# Cytowany tekst:
- - - -
- Jezusowi chodzi o to byśmy potrafili zbudować braterstwo, żyjące atmosferą domu Ojca Niebieskiego. A tam zawsze, bez względu na to, co się dzieje, obowiązuje prawo całkowitego przebaczenia... - mówił bp Piotr Greger w Pisarzowicach.
Nie tylko białe i czerwone znicze ustawione przy drodze wyznaczały drogę samochodowi-kaplicy, wiozącemu Znaki Miłosierdzia, który w niedzielne popołudnie 31 stycznia zmierzał ze Starej Wsi do parafii św. Marcina w Pisarzowicach. Mieszkańcy parafii bardzo licznie ustawili się przed wejściem do kościoła z lampionami i pochodniami. Nie zabrakło pocztów sztandarowych miejscowych szkół, strażaków i górników, a także delegacji i członków wspólnot i organizacji społecznych, działających na terenie parafii.
Razem z pisarzowickimi parafianami i ich duszpasterzami - z proboszczem ks. Januszem Gackiem na czele - a także sołtysem Stanisławem Peszelem, był bp Piotr Greger, który przewodniczył Mszy św. na powitanie Znaków Miłosierdzia, podczas której udzielił także bierzmowania młodzieży parafii. Przybyli również księża z parafii całego dekanatu wilamowickiego z dziekanem ks. prałatem Michałem Bogutą.
Bp Piotr Greger i ks. proboszcz Janusz Gacek w oczekiwaniu na Znaki Bożego Miłosierdzia
Urszula Rogólska /Foto Gość
Przychodzisz do nas
Obraz Jezusa Miłosiernego wprowadzili do kościoła strażacy i górnicy, zaś relikwiarze Apostołów Miłosierdzia - młodzi kandydaci do bierzmowania.
- - - -
# Zapisane wpisy:

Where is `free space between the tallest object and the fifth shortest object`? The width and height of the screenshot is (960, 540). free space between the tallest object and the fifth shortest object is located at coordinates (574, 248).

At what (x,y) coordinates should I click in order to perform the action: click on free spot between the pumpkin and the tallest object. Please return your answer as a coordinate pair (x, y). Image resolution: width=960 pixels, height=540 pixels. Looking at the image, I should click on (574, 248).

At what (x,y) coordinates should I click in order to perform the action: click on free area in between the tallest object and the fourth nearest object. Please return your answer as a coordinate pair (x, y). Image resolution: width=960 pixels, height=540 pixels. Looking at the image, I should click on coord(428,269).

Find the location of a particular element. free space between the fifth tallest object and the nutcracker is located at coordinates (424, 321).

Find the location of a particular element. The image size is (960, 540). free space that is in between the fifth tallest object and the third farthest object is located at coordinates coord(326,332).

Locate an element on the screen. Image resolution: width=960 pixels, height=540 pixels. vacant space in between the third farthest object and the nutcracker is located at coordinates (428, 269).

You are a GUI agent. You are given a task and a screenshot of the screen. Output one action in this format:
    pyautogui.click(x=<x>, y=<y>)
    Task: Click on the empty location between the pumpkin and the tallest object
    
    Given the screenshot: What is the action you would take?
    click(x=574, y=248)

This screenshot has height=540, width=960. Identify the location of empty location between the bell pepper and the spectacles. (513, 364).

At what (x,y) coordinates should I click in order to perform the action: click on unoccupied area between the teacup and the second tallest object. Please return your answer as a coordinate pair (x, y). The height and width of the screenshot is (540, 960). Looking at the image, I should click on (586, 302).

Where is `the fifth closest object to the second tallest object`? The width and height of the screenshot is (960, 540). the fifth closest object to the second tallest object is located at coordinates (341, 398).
- - - -
# Polecenia:
a) Proszę przełożyć na język angielski zdanie z tekstu o powitaniu Znaków Miłosierdzia w Pisarzowicach: „Obraz Jezusa Miłosiernego wprowadzili do kościoła strażacy i górnicy, zaś relikwiarze Apostołów Miłosierdzia - młodzi kandydaci do bierzmowania.”
b) Wiersze wpisów od wiersza zawierającego "This screenshot has" do wiersza zawierającego "on (586, 302).", włącznie z obydwoma, należy przedstawić jako listę JSON ciągów znaków, po jednym elemencie na każdy wiersz. Puste wiersze należy pominąć, a innych wierszy nie uwzględniać.

# Odpowiedzi do ćwiczeń:
a) The image of the Merciful Jesus was carried into the church by firefighters and miners, and the reliquaries of the Apostles of Mercy by young candidates for confirmation.

b)
[
  "This screenshot has height=540, width=960. Identify the location of empty location between the bell pepper and the spectacles. (513, 364).",
  "At what (x,y) coordinates should I click in order to perform the action: click on unoccupied area between the teacup and the second tallest object. Please return your answer as a coordinate pair (x, y). The height and width of the screenshot is (540, 960). Looking at the image, I should click on (586, 302)."
]